Organisational arrangements for banking supervision
There were no changes to the organisational arrangements for banking supervision. Unfortunately, it was not possible to fulfil the plan to establish four inspection teams, so three teams carried out the inspection work. The average number of supervisory staff was just under ninety during the year.
The banking sector
The number of banks and branches of foreign banks operating in the Czech-banking sector fell further to 42. At the beginning of the year, Universal banka's licence was revoked - in 1998 it had been taken out of the Stabilisation Programme and administrative proceedings had been commenced against it owing to its capital adequacy falling to below one third of the prescribed limit. At the end of March, Foresbank's general meeting decided to terminate its activities. Following its partial sale to Union banka, Foresbank had not conducted any further activities and had settled its payables due to depositors. In November, Moravia banka's licence was revoked owing to persistent serious shortcomings in its activities.

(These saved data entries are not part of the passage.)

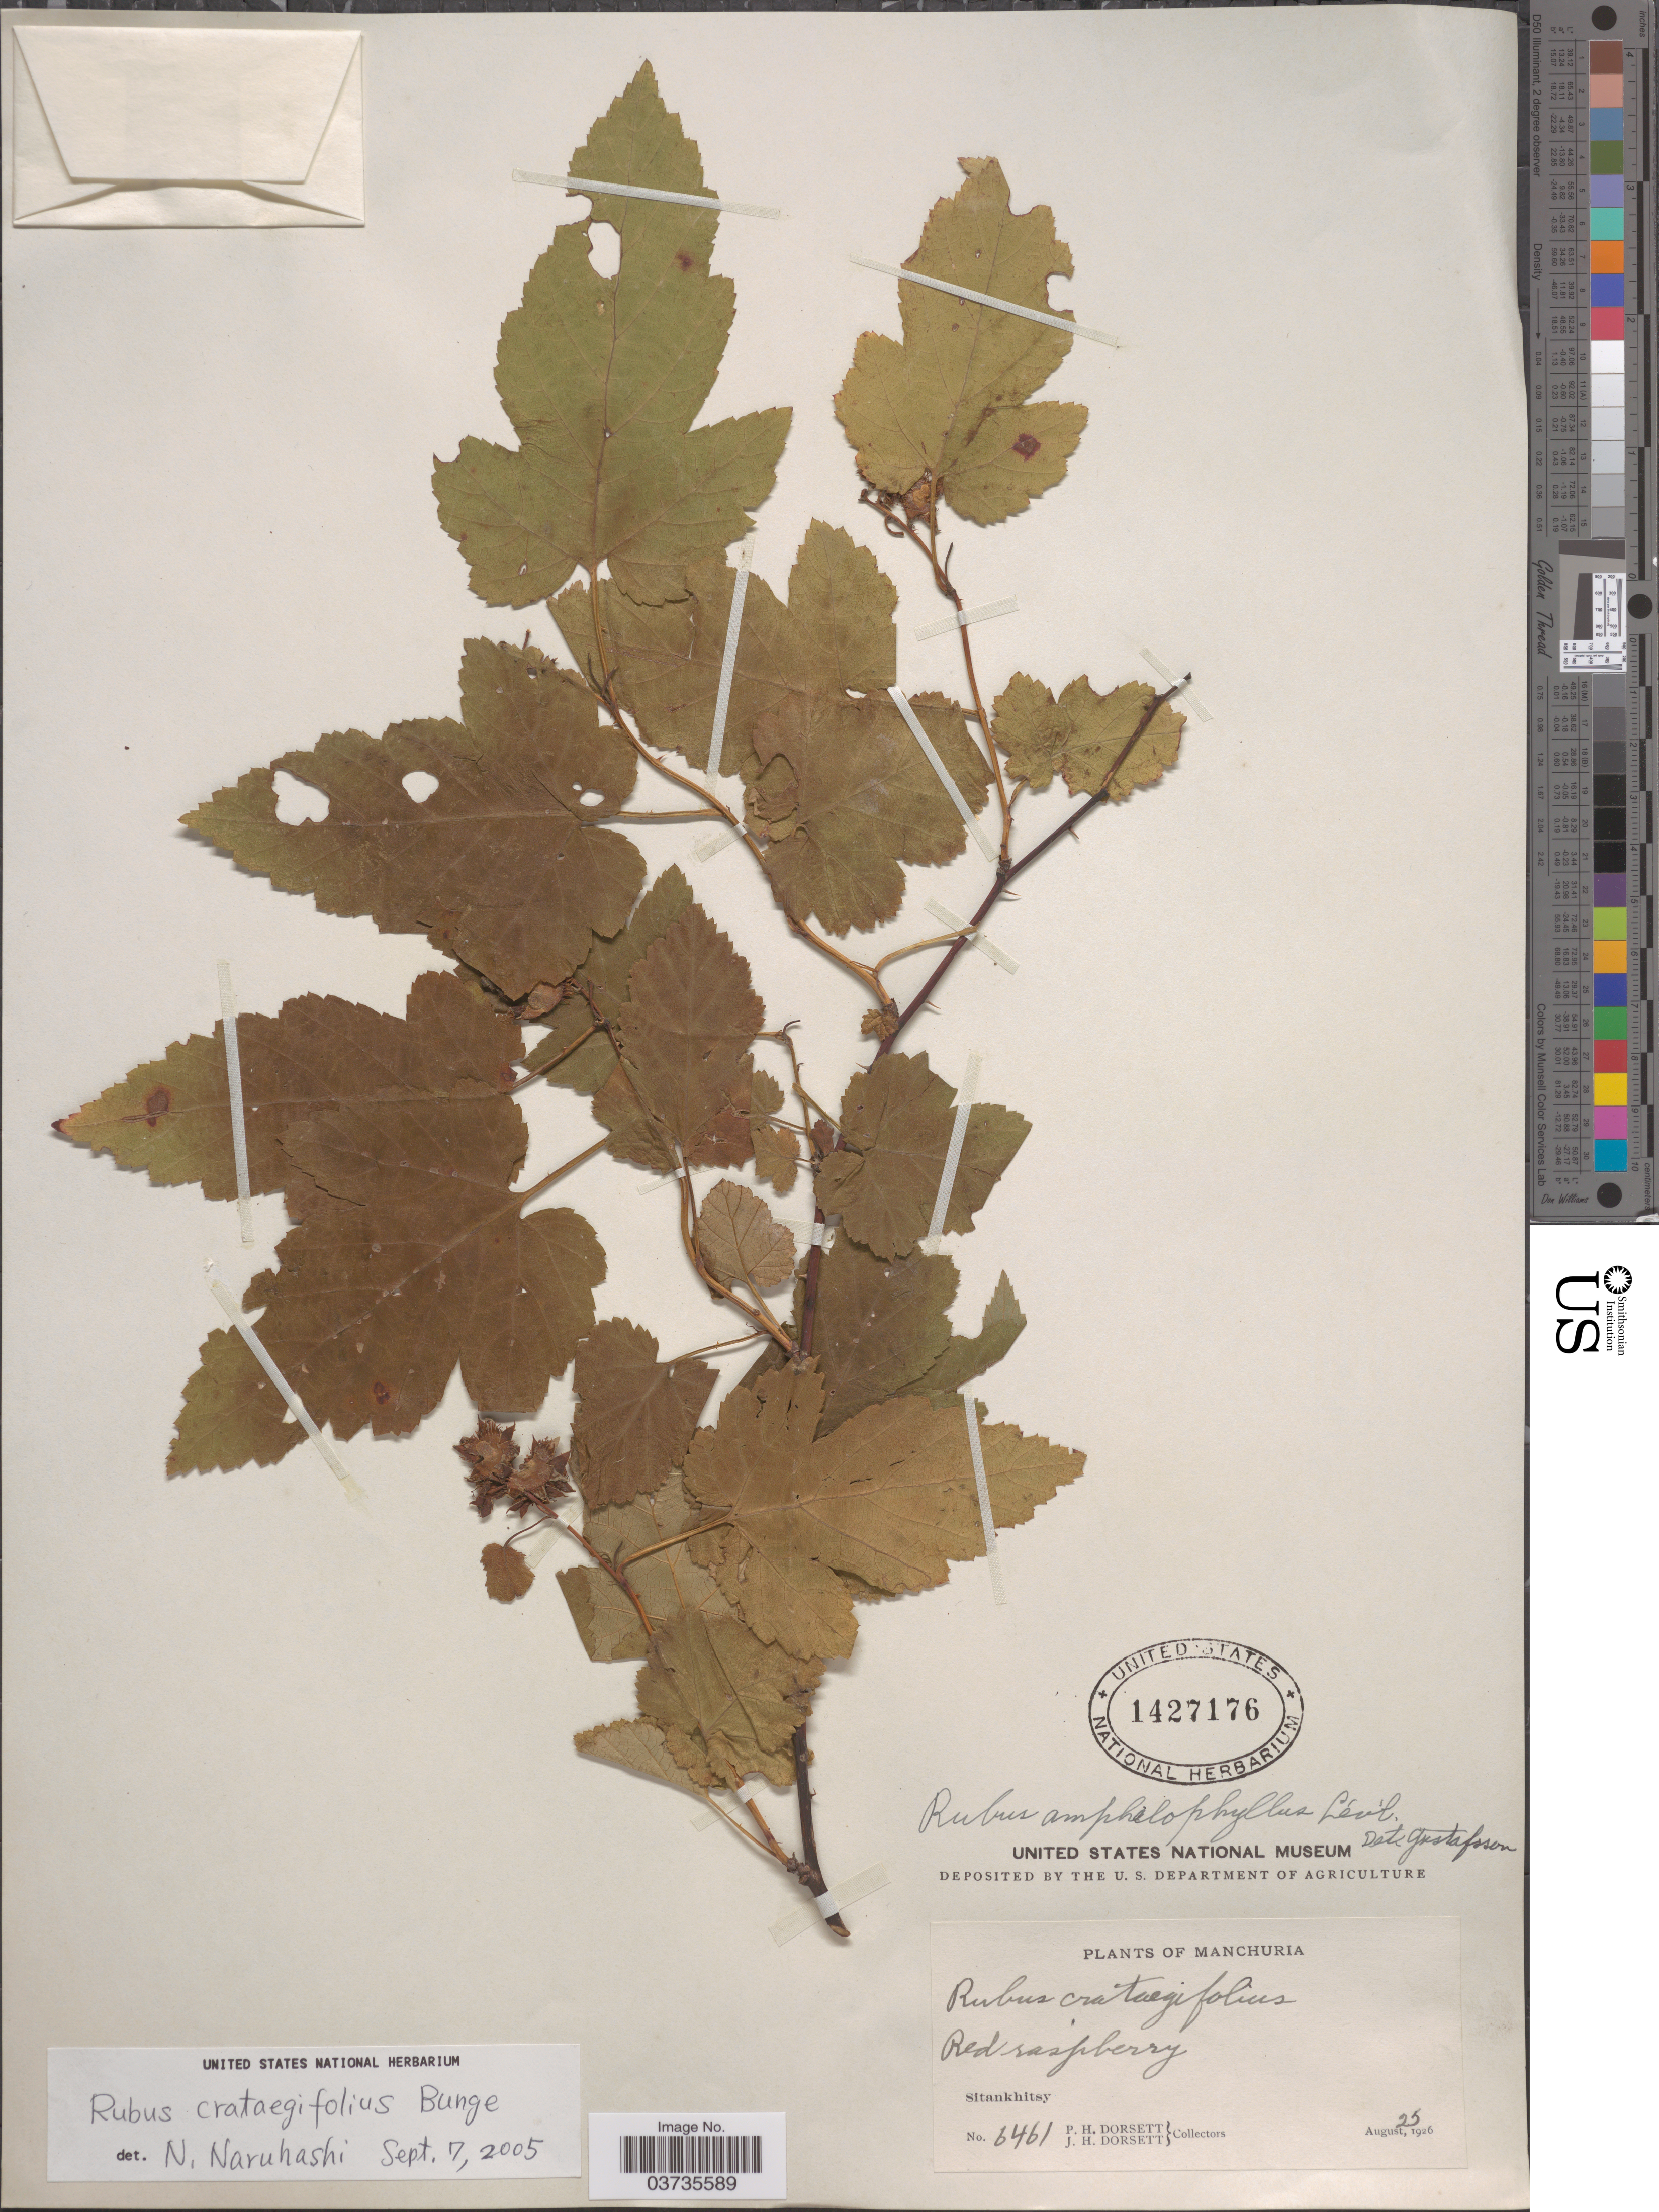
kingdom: Plantae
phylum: Tracheophyta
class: Magnoliopsida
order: Rosales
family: Rosaceae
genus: Rubus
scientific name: Rubus crataegifolius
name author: Bunge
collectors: P. H. Dorsett & J. Dorsett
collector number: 6461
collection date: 1926-08-25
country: China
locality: Manchuria. Sitankhitsy.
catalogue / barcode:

The ongoing economic decline and the related worsening in the economic situation of debtors continued to adversely affect banks' financial results and the quality of their assets. Persistent shortcomings in the legal environment preventing banks from recovering receivables from debtors, together with the diminishing creditworthiness of the business sector, contributed to a decline in lending and the maintenance of a relatively high ratio of classified loans to total loans. These negative trends also affected large banks. The state, as main shareholder, contributed to strengthening Česká spořitelna and Komerční banka's capital and cleaning up their balance sheets.
Significant in terms of the future of the banking sector was the progress made in the privatisation of the large banks. The Belgian KBC Bank became the majority owner of ČSOB, while exclusive discussions are underway on Česká spořitelna with the Austrian Erste Bank. An advertisement for the sale of the state's holding in Komerční banka was published and an information memorandum is being produced. According to forecasts, the sale of both banks should be completed by mid-2000. Several private banks were also looking for strategic partners - without a transfer of know-how and capital, these banks have no prospects in the increasingly competitive banking market.
Under the programme, countries wishing to join the EU are allocated a partner country which assists in preparations for accession. The Czech Republic's partner for supervising banks and insurance companies is Germany, with Greek experts participating in parts of the programme.